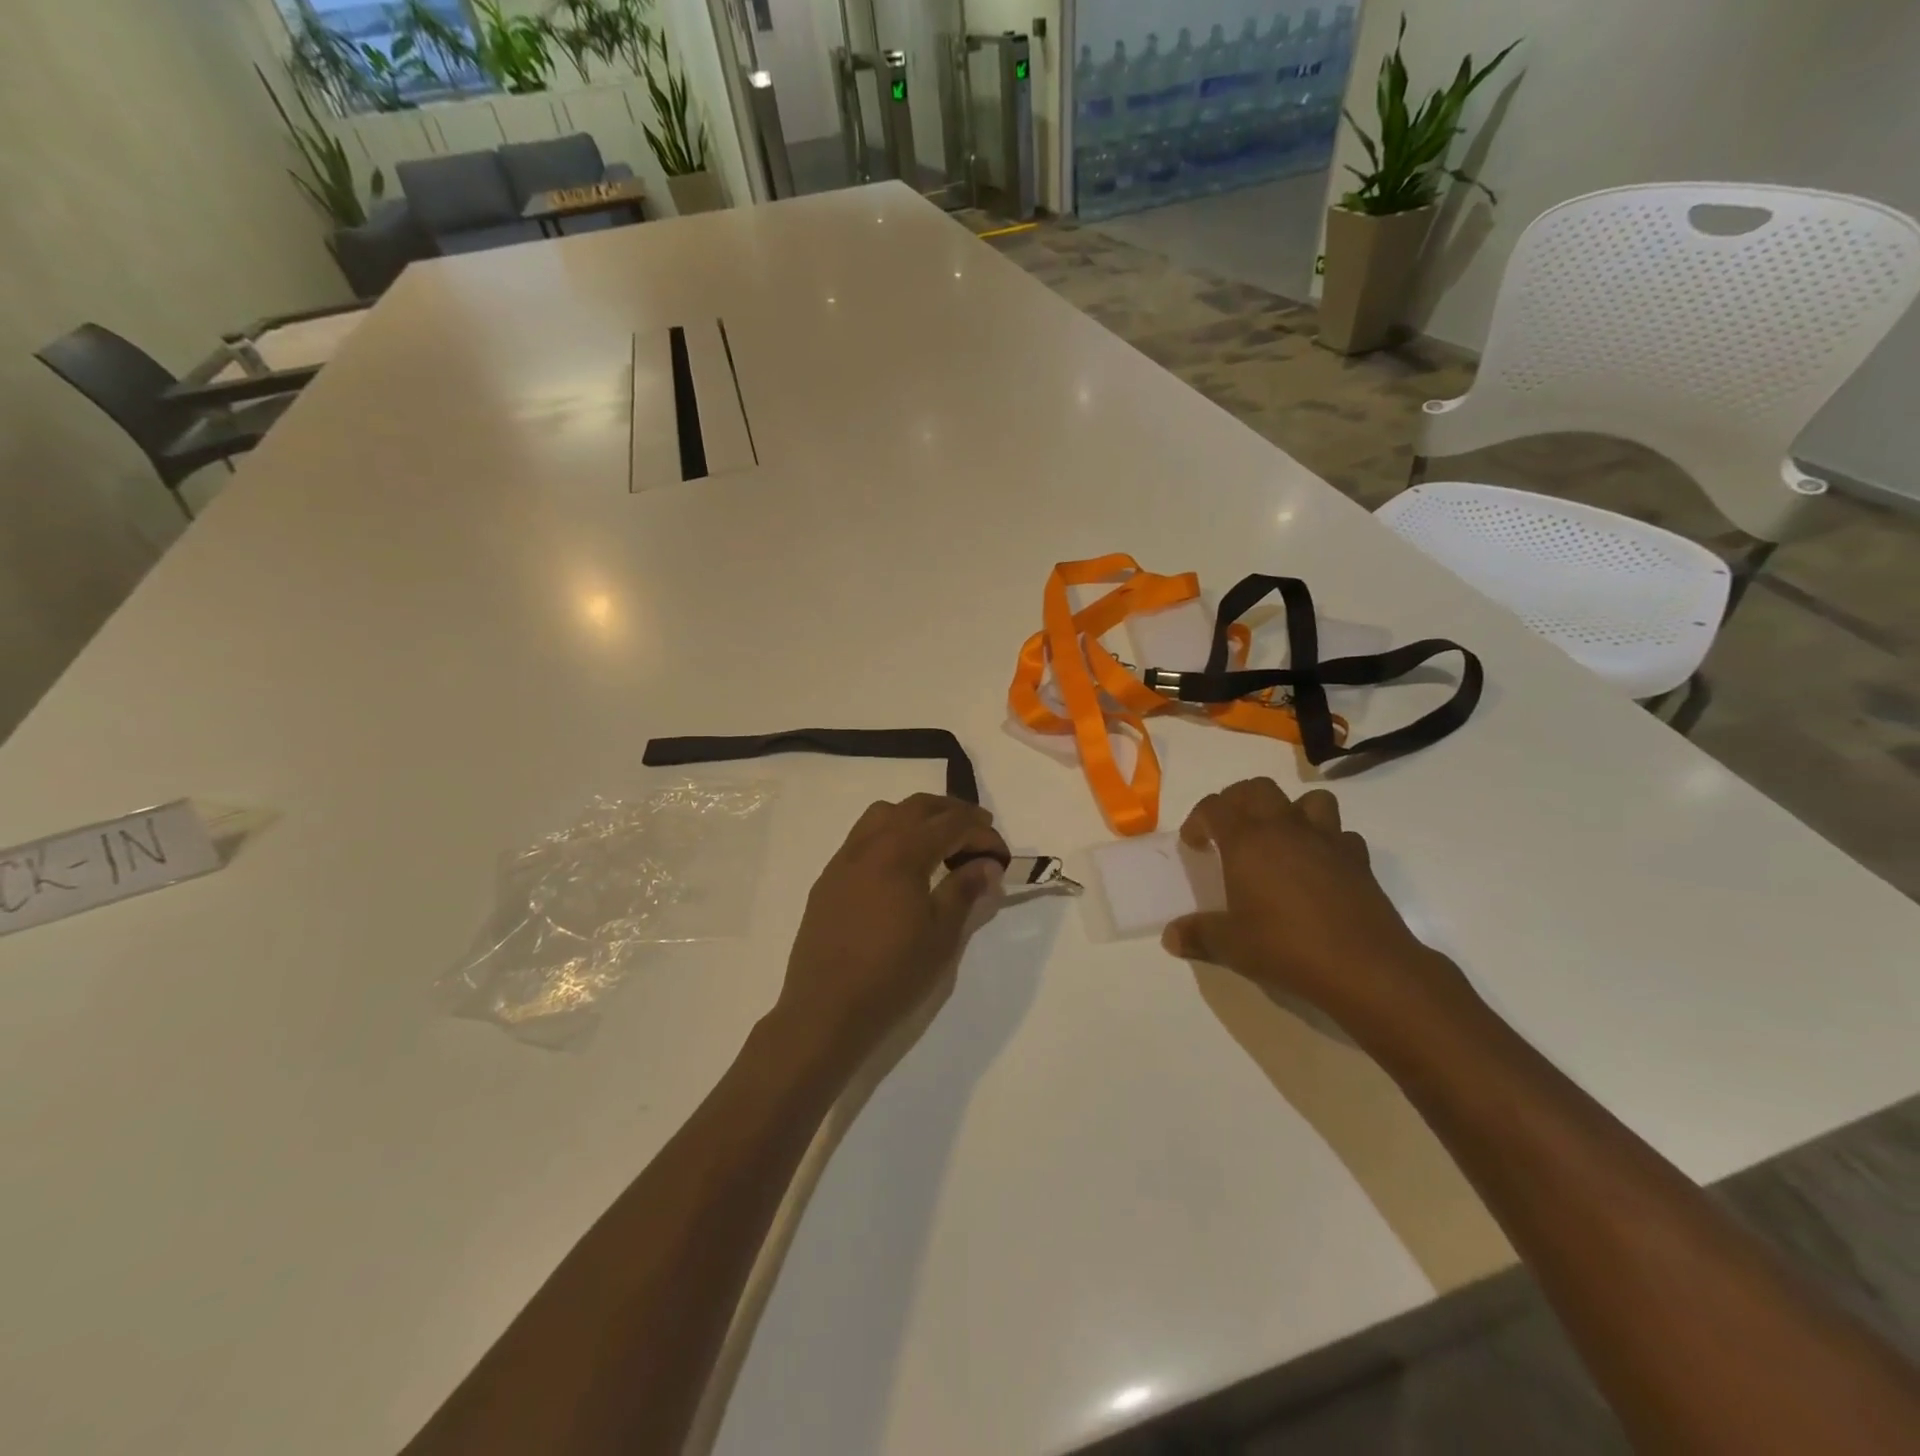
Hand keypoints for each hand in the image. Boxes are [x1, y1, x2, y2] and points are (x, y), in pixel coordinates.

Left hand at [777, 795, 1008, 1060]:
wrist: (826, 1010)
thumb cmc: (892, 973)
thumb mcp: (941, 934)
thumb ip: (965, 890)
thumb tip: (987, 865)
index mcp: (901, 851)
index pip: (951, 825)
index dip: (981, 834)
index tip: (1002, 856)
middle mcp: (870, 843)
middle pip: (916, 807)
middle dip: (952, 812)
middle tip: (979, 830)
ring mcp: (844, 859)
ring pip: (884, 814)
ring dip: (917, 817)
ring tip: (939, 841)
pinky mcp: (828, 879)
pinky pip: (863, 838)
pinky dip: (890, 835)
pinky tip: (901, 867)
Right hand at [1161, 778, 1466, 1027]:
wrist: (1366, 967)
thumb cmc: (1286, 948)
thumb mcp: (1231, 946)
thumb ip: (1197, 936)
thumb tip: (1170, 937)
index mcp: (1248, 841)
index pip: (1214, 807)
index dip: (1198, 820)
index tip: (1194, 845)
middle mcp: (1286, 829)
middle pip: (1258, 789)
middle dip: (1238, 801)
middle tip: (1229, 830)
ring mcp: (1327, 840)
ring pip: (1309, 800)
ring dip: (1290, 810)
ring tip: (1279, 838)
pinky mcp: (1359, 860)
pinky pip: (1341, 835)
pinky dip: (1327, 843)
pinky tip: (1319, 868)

+ + +

Your instructions — Set down each of the records precisely, leaving any pictures behind.

Your response —
Hand keypoints for each hand in the image. Boxes are [x1, y1, x2, y2] and points are (x, y), in pixel coordinates.

Left hand at [777, 795, 1008, 1060]:
wrist: (826, 1010)
thumb cmc: (892, 973)
thumb mcp: (941, 934)
thumb ip: (965, 890)
thumb tip: (987, 865)
index mcp: (901, 851)
index pip: (951, 825)
index dip: (981, 834)
index tip: (1002, 856)
middle mcp: (870, 843)
middle pip: (916, 807)
middle dip: (952, 812)
middle tip: (979, 830)
ring mcp: (844, 859)
ring pip: (884, 814)
ring dip: (917, 817)
ring tip: (939, 841)
pinky mcp: (828, 879)
pinky pip: (863, 838)
pinky dip: (890, 835)
pinky tip: (901, 867)
Right hand at [1161, 778, 1466, 1027]:
wrist: (1366, 967)
thumb cmc: (1286, 948)
thumb mcp: (1231, 946)
thumb ip: (1197, 936)
thumb tip: (1170, 937)
index mcp: (1248, 841)
index pip: (1214, 807)
index dip: (1198, 820)
index tip: (1194, 845)
middle mcp: (1286, 829)
middle pip: (1258, 789)
middle dip: (1238, 801)
middle tip: (1229, 830)
ring mcp: (1327, 840)
ring pip: (1309, 800)
ring dip: (1290, 810)
ring tip: (1279, 838)
pinky mcp: (1359, 860)
pinky pip: (1341, 835)
pinky dip: (1327, 843)
pinky tip: (1319, 868)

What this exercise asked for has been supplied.